#### Assignment
Reproduce each line from the first in the data through the line that contains "Project MUSE." exactly; give nothing else.

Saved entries

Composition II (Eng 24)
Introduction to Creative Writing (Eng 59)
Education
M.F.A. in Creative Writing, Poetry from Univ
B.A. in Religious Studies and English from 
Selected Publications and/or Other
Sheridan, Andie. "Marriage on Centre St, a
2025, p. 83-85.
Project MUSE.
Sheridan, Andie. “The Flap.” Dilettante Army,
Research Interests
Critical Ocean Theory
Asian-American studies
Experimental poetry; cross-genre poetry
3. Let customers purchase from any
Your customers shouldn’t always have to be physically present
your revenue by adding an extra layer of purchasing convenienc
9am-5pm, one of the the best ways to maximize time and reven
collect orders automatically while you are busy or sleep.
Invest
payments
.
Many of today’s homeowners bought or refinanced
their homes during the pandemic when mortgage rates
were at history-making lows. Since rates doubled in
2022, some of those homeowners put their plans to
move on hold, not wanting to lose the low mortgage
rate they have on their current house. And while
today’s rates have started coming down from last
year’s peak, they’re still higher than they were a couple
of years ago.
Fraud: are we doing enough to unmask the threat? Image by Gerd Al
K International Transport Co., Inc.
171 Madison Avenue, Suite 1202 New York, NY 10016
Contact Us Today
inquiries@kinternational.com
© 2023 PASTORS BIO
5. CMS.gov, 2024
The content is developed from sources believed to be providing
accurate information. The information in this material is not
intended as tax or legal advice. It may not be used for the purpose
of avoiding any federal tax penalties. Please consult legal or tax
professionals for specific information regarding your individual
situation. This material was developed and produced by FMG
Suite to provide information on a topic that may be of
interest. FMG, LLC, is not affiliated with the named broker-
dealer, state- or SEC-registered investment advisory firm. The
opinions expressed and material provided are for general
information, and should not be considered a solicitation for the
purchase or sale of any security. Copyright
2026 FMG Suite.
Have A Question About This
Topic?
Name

#### Answer
Composition II (Eng 24)
Introduction to Creative Writing (Eng 59)
Education
M.F.A. in Creative Writing, Poetry from Univ
B.A. in Religious Studies and English from 
Selected Publications and/or Other
Sheridan, Andie. "Marriage on Centre St, a
2025, p. 83-85.
Project MUSE.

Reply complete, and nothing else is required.